THE TASK
Return, unchanged, the stretch of the records below that opens with the line containing "pose: elev=335.1 azim=277.4" and closes with the line containing "Dot at: (205, 290)", including both of those lines.

DATA FOR PROCESSING
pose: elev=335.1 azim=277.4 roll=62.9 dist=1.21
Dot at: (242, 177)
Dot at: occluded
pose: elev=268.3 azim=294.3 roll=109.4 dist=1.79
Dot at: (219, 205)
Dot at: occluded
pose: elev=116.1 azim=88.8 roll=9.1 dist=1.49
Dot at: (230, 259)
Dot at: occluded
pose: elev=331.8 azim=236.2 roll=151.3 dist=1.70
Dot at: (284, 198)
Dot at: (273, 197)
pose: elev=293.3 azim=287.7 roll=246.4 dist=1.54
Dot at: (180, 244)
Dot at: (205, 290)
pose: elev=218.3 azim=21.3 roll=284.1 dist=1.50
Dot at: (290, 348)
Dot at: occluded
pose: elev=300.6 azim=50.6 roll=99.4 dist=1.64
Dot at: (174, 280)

--

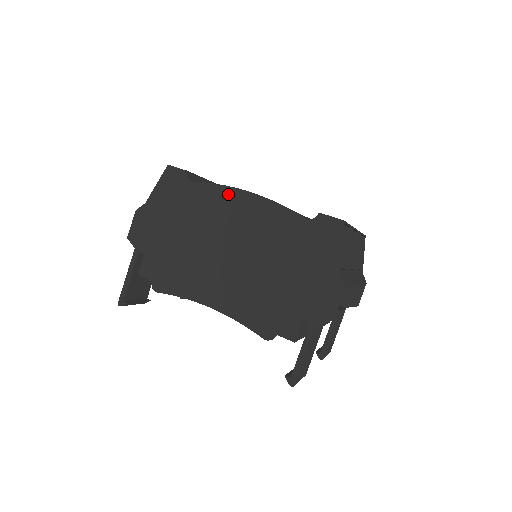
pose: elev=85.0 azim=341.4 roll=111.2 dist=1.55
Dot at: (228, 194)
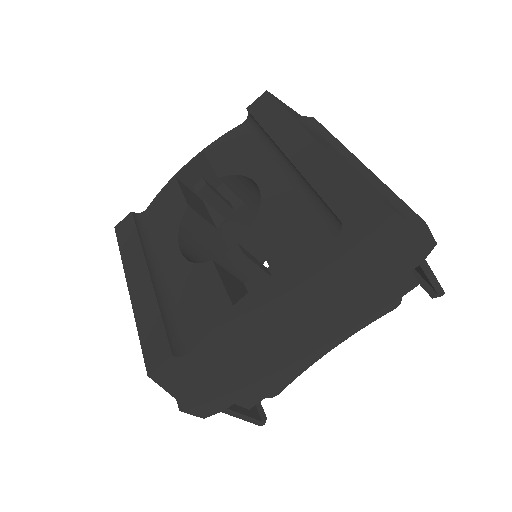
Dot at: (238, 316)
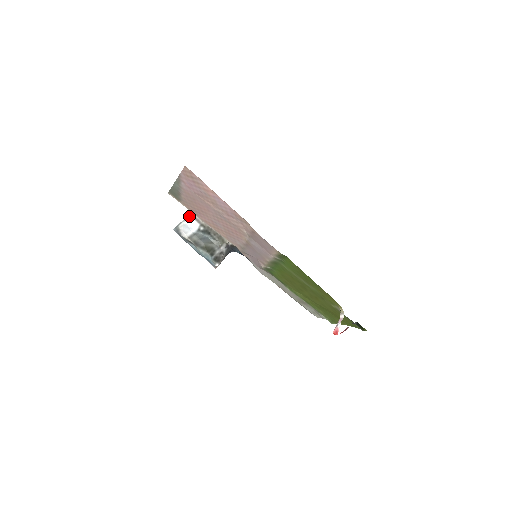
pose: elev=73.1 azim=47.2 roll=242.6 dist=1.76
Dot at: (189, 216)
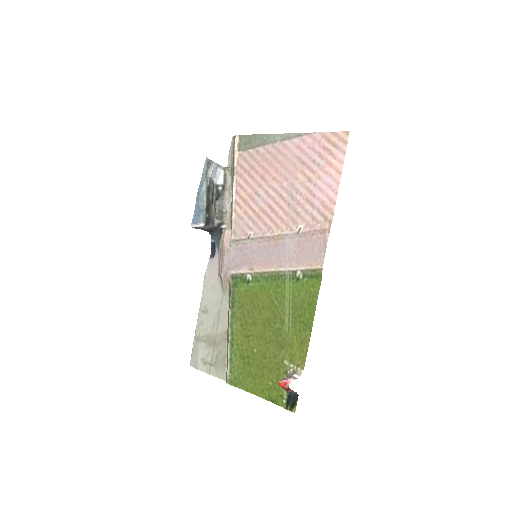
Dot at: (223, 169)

THE ANSWER
pose: elev=335.1 azim=277.4 roll=62.9 dist=1.21
Dot at: (242, 177)
Dot at: occluded
pose: elev=268.3 azim=294.3 roll=109.4 dist=1.79
Dot at: (219, 205)
Dot at: occluded
pose: elev=116.1 azim=88.8 roll=9.1 dist=1.49
Dot at: (230, 259)
Dot at: occluded
pose: elev=331.8 azim=236.2 roll=151.3 dist=1.70
Dot at: (284, 198)
Dot at: (273, 197)
pose: elev=293.3 azim=287.7 roll=246.4 dist=1.54
Dot at: (180, 244)
Dot at: (205, 290)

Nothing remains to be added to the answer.